Web 2.0

Web 2.0 has been growing at a rapid pace empowering end-users with a vast set of applications dedicated to improve their experience while using the Web. This improvement comes in the shape of increased personalization that enables the end-users to navigate and search the Web based on their own needs. One of the key icons of Web 2.0 applications is mashups; they are essentially Web services that are often created by end-users. They aggregate and manipulate data from sources around the World Wide Web. Mashups manipulate data using filtering, sorting, truncating and several other operations and all these manipulation are performed based on end-user personalized needs. Examples of mashup platforms over the Web are yahoo pipes and Intel MashMaker. Surprisingly, research related to mashups performance received little attention in research community. My research is targeted towards providing architectures, protocols, and schemes to enhance mashups performance and scalability.



Mashups, while enhancing personalization and end-user participation, also introduce new scalability and performance challenges. Unfortunately, these issues have received little attention from the research community. None, to our best knowledge, has studied the performance characteristics of mashup platforms or proposed techniques for improving the same. Although mashups are conceptually Web services created by end-users, several differences exist between mashups and Web services. First, mashups are designed by end-users. This implies that mashups are highly personalized based on end-user needs. Second, since mashups are designed by end-users, mashup platforms typically host several thousand distinct mashups, whereas the number of distinct Web services in a typical Web services portal is relatively small. Thus, the data generated in a mashup platform is orders of magnitude greater than its Web services counterpart, whereas the opportunity for data reuse is much lower. Third, mashups fetch data from large numbers of diverse data sources distributed across the Internet. These data sources vary widely with respect to the characteristics of their data. This implies that the costs of executing mashups depend upon external conditions upon which the mashup platform has little control. Fourth, mashups are designed by non-technical end-users who are likely not aware of the efficiency and performance implications of their design. Hence, mashups are less structured and it is unrealistic to expect mashups to be optimized from a performance standpoint.



The previous differences between mashups and Web services imply that special attention has to be given to mashup platforms in order to improve their performance. Towards targeting the previously mentioned challenges, we propose a mashup platform that enhances the efficiency and scalability of executing mashups, our platform embodies the following contributions:

  1. We model the performance of mashup platforms.

    We present a model for representing mashups and analyzing their performance; this model defines mashup platforms, mashups, and their components. Modeling for component's inputs, outputs, representation, and execution cost is introduced. We believe to be the first to model and analyze the performance of mashup platforms. In our model, we propose a novel index structure for indexing mashup components. This index is therefore used for accessing mashup components during mashup execution. Using this index structure improves the performance of mashup execution.



  2. We design operator merging technique and operator reordering rules.

    Repeated execution of identical mashup operators leads to deficiency in executing mashups. Detection identical operators and merging them is necessary so that identical operators are executed once. Mashups are not optimized at design time because they are designed by end-users who are not aware of mashup execution efficiency. Consequently, we provide a set of operator reordering rules that arrange mashup operators in the most optimized order. Also, operators reordering increases the efficiency of the identical operators detection process. Both, operator merging and operator reordering lead to more efficient mashup execution.



  3. We provide mashup caching framework.
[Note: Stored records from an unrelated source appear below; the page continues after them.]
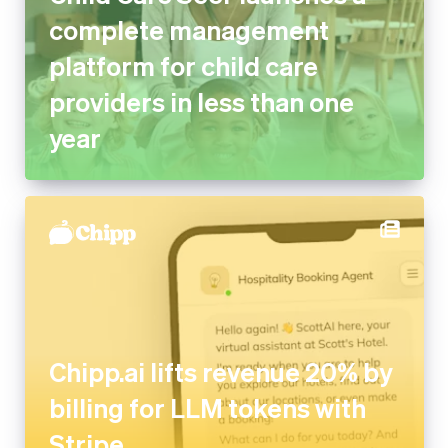
complete management
platform for child care
providers in less than one
year
Chipp.ai lifts revenue 20% by
billing for LLM tokens with
Stripe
    Our caching technique takes into consideration common operators across mashup so that cached data are chosen carefully to increase the value of our cache and to make mashup execution more efficient. Our technique is based on a greedy dynamic algorithm that depends on the changes on mashup request rate and the reusability of components across mashups; by doing this, we cache data that yields the best benefit in minimizing delay of executing mashups. Our caching architecture is also designed to maximize the utilization of our cache by finding partial results of mashups in the cache and that helps to avoid the execution of part of the mashup workflow.



  4. We design a distributed architecture for executing mashups.

    Ordinary mashup platforms are based on central server architecture which degrades their scalability. By providing our distributed architecture, we increase the scalability of mashup platforms. We propose a planning algorithm that distributes the execution of mashups on several distributed nodes in a network. The planner decides which mashup operator is assigned to which node. The assignment of operators to nodes is performed in a way that minimizes mashup execution time. Our architecture posses the characteristics of load balancing and fault tolerance.



We believe to be the first to study and analyze mashup performance by proposing the previously mentioned architectures, protocols, and schemes.